Ahora que viajé al extranjero fuera de mi Cartagena amada, sentí un guayabo y un vacío inmenso y no propiamente por haberla dejado por unos días sino por no poder entender el porqué un paraíso como lo es, sea maltratada y dejada en tal estado de abandono que está perdiendo su identidad. Cuando iba por las calles de algún lugar del mundo que también tiene su historia de murallas, invasiones, poder, conquistas, me repetía una y otra vez, si Cartagena fuese así de organizada, limpia, tranquila, si Cartagena contara con ciudadanos responsables donde la convivencia se basara en el respeto, por las cosas, por los sitios públicos, por las personas, por los caños, los parques, los árboles, los animales, los niños, si Cartagena... Bien decimos siempre que soñar no cuesta nada, no quiero soñar con algo como eso, quiero que se haga posible, que se concrete. Me saca la piedra pensar que las personas que se enrolan con la política y osan representarnos lo hagan para favorecerse, me saca la piedra no poder entender dónde la honestidad, el compromiso, la ética y la valía como personas de bien. Y seguía caminando por esos lugares históricos y me embarcaba en los transportes públicos y nadie te roza, nadie te grita, nadie te agrede, a nadie le importa qué ropa llevas puesta. En mis extensas caminatas donde estaban señaladas las cebras, es una ley tajante frenar porque el peatón vale más que cualquier prisa que lleve un conductor y podía hacerlo con confianza, aquí en mi ciudad tengo que detenerme en la cebra al cruzar porque, en ese preciso instante es que “X” conductor acelera.
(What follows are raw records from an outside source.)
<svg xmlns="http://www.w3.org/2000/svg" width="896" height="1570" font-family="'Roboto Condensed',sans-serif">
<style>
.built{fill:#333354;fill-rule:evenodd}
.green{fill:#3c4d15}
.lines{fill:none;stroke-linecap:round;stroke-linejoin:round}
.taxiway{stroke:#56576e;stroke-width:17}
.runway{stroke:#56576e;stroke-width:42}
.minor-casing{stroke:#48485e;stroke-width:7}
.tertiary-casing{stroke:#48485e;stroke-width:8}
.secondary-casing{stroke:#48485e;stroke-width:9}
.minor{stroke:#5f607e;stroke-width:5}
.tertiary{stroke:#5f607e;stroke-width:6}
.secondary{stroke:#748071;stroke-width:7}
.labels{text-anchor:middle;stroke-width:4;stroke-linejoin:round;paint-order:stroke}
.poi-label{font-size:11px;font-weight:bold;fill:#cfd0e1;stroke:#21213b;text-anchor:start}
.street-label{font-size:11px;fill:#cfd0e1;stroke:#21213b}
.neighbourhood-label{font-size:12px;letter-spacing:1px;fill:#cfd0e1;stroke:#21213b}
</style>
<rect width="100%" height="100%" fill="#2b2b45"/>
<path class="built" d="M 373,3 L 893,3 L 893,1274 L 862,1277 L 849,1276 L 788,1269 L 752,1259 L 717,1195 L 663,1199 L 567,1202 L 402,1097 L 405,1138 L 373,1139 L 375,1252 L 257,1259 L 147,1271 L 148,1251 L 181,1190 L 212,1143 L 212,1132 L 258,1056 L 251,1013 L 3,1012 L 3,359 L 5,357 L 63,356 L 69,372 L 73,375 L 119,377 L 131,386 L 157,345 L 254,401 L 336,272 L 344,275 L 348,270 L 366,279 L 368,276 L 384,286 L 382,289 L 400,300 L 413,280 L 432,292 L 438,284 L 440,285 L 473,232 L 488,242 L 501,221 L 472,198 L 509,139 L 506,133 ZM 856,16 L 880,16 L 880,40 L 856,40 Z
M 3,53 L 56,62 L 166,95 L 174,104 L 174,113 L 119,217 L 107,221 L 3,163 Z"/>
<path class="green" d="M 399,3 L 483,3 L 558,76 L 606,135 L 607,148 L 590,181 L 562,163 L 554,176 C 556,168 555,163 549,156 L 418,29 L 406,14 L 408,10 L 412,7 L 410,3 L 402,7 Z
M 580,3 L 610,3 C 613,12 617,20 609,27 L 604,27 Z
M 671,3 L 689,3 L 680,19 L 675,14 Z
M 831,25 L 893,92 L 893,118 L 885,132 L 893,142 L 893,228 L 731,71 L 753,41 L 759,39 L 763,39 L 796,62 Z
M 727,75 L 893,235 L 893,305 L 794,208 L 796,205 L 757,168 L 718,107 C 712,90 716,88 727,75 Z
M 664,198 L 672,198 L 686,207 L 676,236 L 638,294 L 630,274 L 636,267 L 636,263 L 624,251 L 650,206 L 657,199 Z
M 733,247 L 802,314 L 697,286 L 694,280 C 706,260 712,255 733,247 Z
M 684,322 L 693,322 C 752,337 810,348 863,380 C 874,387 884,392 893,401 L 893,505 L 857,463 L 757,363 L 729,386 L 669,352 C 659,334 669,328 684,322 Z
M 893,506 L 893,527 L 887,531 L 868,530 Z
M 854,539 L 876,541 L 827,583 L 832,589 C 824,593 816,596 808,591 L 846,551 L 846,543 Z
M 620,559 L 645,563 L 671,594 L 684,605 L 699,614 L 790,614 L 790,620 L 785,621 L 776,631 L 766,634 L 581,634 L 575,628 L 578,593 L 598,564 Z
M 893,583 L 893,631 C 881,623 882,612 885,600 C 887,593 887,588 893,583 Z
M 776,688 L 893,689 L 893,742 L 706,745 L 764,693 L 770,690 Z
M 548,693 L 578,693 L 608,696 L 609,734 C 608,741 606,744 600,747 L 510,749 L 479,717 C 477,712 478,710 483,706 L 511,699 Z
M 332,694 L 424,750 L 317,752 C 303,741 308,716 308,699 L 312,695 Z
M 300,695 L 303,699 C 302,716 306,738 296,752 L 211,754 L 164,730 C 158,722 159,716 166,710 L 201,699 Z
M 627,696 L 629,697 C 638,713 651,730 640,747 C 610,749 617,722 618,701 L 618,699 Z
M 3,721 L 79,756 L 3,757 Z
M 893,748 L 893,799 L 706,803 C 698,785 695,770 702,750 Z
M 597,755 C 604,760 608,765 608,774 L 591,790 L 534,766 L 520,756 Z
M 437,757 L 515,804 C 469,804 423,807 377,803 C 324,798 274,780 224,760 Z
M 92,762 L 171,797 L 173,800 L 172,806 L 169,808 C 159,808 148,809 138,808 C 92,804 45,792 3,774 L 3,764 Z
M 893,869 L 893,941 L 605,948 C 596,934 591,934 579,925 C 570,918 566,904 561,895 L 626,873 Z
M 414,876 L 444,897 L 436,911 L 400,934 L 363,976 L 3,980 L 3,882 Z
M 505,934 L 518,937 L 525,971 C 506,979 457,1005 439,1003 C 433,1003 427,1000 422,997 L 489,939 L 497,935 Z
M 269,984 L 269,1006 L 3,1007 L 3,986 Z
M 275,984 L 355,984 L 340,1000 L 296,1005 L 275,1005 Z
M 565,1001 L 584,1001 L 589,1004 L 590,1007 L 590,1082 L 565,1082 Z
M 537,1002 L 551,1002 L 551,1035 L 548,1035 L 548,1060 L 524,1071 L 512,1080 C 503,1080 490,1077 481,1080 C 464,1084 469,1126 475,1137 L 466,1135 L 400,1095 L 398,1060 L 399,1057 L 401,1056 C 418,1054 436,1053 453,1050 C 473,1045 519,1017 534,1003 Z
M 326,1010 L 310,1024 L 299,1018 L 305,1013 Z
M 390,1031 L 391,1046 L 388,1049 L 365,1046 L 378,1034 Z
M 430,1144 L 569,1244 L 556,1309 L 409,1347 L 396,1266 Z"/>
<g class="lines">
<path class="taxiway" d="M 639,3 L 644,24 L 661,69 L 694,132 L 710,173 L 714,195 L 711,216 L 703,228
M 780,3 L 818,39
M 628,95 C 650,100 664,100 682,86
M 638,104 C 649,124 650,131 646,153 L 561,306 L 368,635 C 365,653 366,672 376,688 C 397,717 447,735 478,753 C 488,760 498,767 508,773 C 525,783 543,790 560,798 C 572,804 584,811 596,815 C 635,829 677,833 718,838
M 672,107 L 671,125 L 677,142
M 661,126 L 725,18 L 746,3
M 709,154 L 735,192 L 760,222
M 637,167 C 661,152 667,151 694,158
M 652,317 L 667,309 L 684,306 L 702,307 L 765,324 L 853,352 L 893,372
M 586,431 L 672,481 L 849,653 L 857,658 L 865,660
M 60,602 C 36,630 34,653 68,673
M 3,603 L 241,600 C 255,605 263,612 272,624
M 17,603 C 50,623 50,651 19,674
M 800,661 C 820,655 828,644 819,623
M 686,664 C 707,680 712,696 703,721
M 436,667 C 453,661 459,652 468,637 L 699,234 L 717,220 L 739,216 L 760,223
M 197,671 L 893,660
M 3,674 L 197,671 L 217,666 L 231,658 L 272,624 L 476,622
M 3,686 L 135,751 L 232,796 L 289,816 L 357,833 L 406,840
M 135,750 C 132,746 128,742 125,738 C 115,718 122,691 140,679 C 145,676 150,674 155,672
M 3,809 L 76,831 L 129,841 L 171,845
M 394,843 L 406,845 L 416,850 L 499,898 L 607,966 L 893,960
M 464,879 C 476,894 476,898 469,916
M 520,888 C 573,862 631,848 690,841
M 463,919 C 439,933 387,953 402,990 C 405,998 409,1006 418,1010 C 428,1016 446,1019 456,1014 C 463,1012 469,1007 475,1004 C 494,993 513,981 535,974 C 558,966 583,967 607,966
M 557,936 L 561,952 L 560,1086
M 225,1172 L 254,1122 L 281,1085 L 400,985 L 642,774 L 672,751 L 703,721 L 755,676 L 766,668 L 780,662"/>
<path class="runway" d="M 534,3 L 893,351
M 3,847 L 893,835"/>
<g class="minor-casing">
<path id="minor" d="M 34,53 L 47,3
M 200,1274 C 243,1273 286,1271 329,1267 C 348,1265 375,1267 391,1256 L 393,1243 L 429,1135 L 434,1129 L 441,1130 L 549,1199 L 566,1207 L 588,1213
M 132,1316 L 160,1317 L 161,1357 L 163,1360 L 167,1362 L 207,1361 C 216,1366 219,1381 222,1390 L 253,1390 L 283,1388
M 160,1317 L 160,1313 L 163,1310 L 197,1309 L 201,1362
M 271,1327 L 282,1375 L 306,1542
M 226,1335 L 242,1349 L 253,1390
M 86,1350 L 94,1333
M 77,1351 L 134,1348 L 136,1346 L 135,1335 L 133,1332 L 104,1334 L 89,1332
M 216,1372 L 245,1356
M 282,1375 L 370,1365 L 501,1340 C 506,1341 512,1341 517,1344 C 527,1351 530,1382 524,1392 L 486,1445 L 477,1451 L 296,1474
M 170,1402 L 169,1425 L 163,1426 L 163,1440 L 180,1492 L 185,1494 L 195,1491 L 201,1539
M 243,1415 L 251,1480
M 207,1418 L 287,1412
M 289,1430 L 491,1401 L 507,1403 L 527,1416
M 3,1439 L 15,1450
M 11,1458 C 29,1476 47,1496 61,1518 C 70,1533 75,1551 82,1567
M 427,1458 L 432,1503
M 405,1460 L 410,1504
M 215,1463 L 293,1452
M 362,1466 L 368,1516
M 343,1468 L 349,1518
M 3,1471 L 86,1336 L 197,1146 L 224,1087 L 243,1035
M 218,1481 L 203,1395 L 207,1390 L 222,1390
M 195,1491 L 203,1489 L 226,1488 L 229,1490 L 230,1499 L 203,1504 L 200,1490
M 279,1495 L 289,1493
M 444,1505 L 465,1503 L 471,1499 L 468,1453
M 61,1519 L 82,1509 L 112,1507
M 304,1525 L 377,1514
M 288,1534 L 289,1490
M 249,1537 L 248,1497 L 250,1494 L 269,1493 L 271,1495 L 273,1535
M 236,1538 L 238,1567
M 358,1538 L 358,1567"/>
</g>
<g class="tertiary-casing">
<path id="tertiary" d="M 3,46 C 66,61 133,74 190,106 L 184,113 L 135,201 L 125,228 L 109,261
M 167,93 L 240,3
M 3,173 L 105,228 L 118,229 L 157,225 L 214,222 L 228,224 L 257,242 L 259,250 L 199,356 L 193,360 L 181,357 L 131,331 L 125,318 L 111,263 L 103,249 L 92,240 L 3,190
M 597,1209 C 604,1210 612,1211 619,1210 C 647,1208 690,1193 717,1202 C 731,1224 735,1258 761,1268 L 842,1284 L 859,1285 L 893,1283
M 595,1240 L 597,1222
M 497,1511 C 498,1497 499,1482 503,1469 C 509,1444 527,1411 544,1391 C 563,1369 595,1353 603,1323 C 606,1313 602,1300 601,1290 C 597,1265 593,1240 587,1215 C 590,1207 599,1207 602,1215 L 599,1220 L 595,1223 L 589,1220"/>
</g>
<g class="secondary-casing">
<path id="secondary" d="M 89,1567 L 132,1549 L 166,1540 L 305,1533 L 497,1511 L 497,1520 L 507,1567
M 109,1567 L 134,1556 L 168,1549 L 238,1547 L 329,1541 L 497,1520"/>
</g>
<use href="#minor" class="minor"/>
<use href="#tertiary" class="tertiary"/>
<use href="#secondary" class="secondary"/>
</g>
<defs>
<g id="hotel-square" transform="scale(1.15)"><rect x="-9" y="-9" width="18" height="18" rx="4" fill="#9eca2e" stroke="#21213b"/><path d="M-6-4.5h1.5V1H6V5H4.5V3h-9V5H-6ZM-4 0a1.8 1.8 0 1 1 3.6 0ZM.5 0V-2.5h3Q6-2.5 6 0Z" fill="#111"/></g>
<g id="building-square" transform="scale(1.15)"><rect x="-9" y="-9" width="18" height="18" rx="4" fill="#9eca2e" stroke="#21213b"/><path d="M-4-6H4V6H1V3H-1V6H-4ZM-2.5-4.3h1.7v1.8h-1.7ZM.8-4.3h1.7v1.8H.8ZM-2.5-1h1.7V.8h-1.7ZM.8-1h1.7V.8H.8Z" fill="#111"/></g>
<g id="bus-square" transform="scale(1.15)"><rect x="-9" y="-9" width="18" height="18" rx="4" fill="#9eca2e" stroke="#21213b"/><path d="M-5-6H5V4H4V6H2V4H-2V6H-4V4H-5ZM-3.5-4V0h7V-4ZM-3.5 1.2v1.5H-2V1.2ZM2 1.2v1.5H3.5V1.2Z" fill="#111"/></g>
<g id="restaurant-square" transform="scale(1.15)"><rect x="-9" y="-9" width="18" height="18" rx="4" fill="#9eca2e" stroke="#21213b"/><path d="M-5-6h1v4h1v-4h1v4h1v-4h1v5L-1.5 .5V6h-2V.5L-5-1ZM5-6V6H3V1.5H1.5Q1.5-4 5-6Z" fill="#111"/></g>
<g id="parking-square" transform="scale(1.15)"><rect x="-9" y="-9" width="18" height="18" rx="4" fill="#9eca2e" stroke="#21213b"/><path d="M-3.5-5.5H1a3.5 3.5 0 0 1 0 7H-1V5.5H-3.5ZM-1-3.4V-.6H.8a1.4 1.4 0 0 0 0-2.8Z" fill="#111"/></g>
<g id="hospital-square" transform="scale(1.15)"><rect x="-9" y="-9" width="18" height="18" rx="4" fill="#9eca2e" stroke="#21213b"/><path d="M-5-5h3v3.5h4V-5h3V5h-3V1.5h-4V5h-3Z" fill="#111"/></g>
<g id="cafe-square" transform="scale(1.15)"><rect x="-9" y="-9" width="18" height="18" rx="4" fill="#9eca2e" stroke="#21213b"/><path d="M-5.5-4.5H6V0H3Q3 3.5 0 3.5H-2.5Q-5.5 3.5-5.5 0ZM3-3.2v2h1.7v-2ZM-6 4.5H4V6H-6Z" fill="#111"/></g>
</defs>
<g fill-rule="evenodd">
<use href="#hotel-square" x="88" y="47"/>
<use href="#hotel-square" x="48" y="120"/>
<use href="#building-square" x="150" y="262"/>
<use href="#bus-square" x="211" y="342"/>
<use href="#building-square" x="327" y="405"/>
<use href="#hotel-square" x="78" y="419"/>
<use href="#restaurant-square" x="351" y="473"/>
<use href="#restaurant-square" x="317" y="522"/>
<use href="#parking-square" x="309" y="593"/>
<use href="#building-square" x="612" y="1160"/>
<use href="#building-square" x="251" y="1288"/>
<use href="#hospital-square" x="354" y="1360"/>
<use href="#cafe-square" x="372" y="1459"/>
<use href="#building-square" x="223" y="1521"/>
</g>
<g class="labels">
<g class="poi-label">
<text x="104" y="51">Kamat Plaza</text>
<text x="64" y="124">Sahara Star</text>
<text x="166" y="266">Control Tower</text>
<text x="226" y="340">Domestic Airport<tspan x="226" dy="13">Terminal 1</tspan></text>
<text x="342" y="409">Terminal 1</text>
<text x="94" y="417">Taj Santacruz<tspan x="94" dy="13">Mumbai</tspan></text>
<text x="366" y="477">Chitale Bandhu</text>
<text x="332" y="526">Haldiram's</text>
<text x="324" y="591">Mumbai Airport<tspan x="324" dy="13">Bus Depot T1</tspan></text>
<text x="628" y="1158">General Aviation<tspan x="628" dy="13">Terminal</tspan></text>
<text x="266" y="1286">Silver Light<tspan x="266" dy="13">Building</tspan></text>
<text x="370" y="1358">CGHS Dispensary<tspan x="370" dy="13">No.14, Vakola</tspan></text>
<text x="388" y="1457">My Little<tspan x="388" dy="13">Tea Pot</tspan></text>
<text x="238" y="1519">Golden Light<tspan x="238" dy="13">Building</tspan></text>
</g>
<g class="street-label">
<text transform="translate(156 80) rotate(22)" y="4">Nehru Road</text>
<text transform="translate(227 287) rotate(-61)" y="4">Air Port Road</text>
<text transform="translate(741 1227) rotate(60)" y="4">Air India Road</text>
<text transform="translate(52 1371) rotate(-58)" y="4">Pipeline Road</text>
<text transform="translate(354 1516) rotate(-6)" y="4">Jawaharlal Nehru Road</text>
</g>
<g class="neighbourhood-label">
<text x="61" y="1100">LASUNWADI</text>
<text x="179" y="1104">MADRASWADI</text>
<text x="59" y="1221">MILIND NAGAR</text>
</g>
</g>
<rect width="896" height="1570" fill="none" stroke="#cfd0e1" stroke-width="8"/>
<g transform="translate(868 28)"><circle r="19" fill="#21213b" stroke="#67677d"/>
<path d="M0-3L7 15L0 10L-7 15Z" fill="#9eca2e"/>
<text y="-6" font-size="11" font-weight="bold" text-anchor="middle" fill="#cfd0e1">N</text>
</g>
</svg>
Estamos acostumbrados en Cartagena a no mirar a nuestro alrededor, a ser los más indiferentes del mundo, a soportar todo lo que nos caiga y a corear al unísono “la corrupción de esta ciudad es la peor de Colombia” y todo se nos queda en estribillos, en lo guapachoso, porque de todas maneras hay que seguir viviendo sin importar que estemos en la inmunda, porque al fin y al cabo vendí mi voto, me lo compraron, negocié mi interés como empresario, conseguí un gran paquete de votos ¿y? ¿de la guayaba qué? Sentí nostalgia del olor a la guayaba, ese perfume que me transporta y me balancea de un lado a otro comparando realidades. No quiero soñar, quiero resultados de los gobernantes. Ya está bueno de mermeladas y banquetes a costa de los ciudadanos colgados de la esperanza para que todo cambie.